Resolved, That the Secretary procure for the use of the Convention the necessary stationery, and also provide for such printing as may be ordered. That the Journal, up to and including this day's proceeding, as well as the Rules, be printed for the use of the members.

The resolution of Mr. WICKLIFFE was agreed to.

The PRESIDENT:-The respective delegations have recommended, and the Chair announces the names of the following gentlemen to compose the committee ordered to be raised under the resolution of Mr. GUTHRIE, which was adopted yesterday:New Hampshire, Asa Fowler; Vermont, Hiland Hall; Rhode Island and Providence Plantations, Samuel Ames; Connecticut, Roger S. Baldwin; New Jersey, Joseph F. Randolph ; Pennsylvania, Thomas White; Delaware, Daniel M. Bates; North Carolina, Thomas Ruffin; Kentucky, James Guthrie; Ohio, Thomas Ewing; Indiana, Caleb B. Smith; Illinois, Stephen T. Logan; Iowa, James Harlan; Maryland, Reverdy Johnson; Virginia, James A. Seddon.

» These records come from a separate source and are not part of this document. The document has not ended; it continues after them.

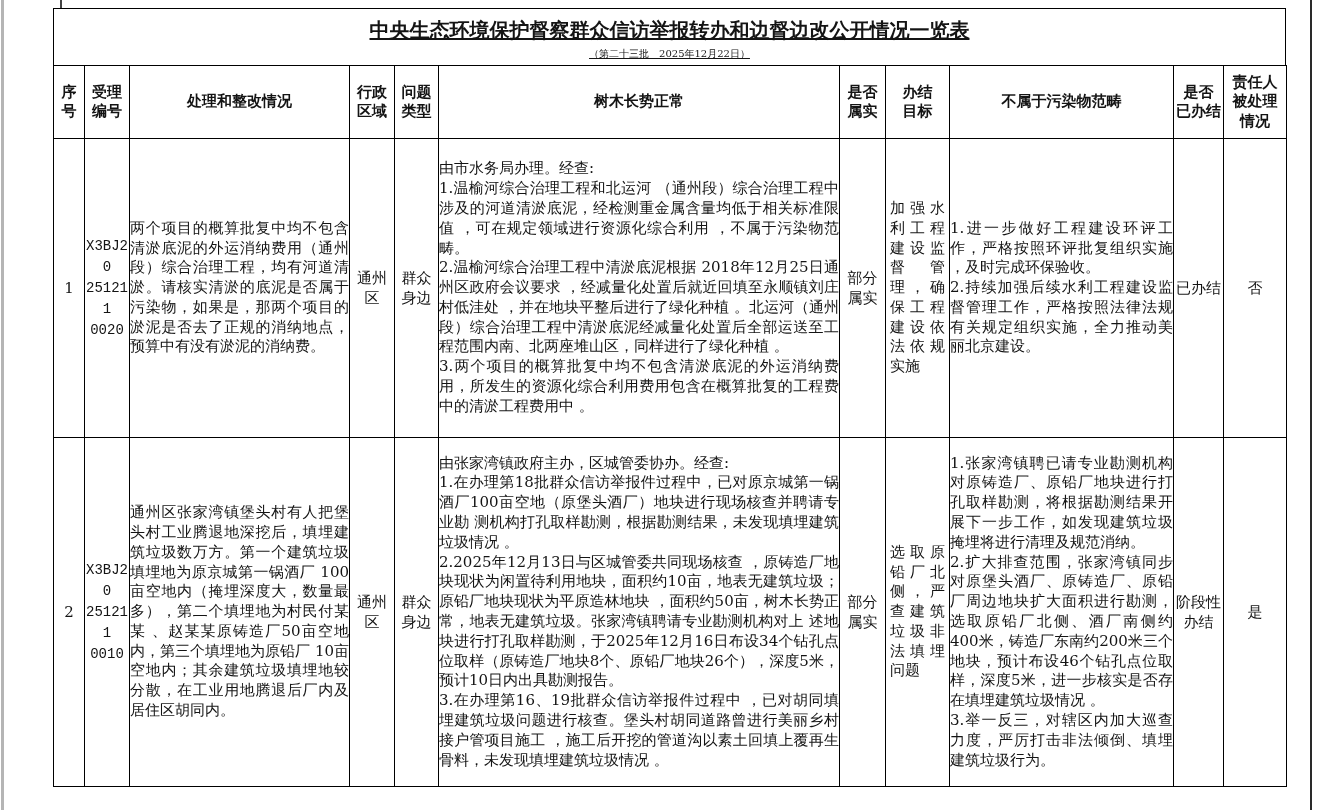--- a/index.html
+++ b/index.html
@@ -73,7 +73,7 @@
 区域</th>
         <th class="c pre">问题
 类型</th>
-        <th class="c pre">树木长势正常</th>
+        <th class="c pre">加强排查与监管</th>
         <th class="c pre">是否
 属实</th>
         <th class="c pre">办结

Mr. WICKLIFFE:—The Committee on Rules have further considered the rule relating to the secrecy of the debates and proceedings of this body, and their convictions as to the necessity and propriety of its adoption remain unchanged. The prospect of an ultimate agreement among the Commissioners composing this body, in the opinion of the committee, would be materially lessened if all or any of its debates should be made public, for reasons which have already been stated. If any gentleman should desire to communicate with the Executive or Legislative authorities of his State any facts, during the progress of our business, I apprehend little difficulty would be experienced in obtaining the leave of the Convention. We therefore recommend the following Rule:

XIX. That nothing spoken in the Convention be printed, or otherwise published or communicated, without leave.

Mr. SEDDON:—I do not desire to discuss the adoption of the rule under consideration any further than I have already. The Commissioners from the State of Virginia are appointed under resolutions which make it their duty to communicate from time to time with her deliberative assemblies. We do not wish to have our right to do so subject to the action of this or any other body. It is no answer to this to say, that there is no doubt that the leave to make the necessary communications will be accorded to us when we ask it. We do not wish to ask it. We insist upon our rights in this respect, as it is our duty to the State that sent us here to do.

The rule was adopted upon a count of the members voting.

On motion, the Convention adjourned.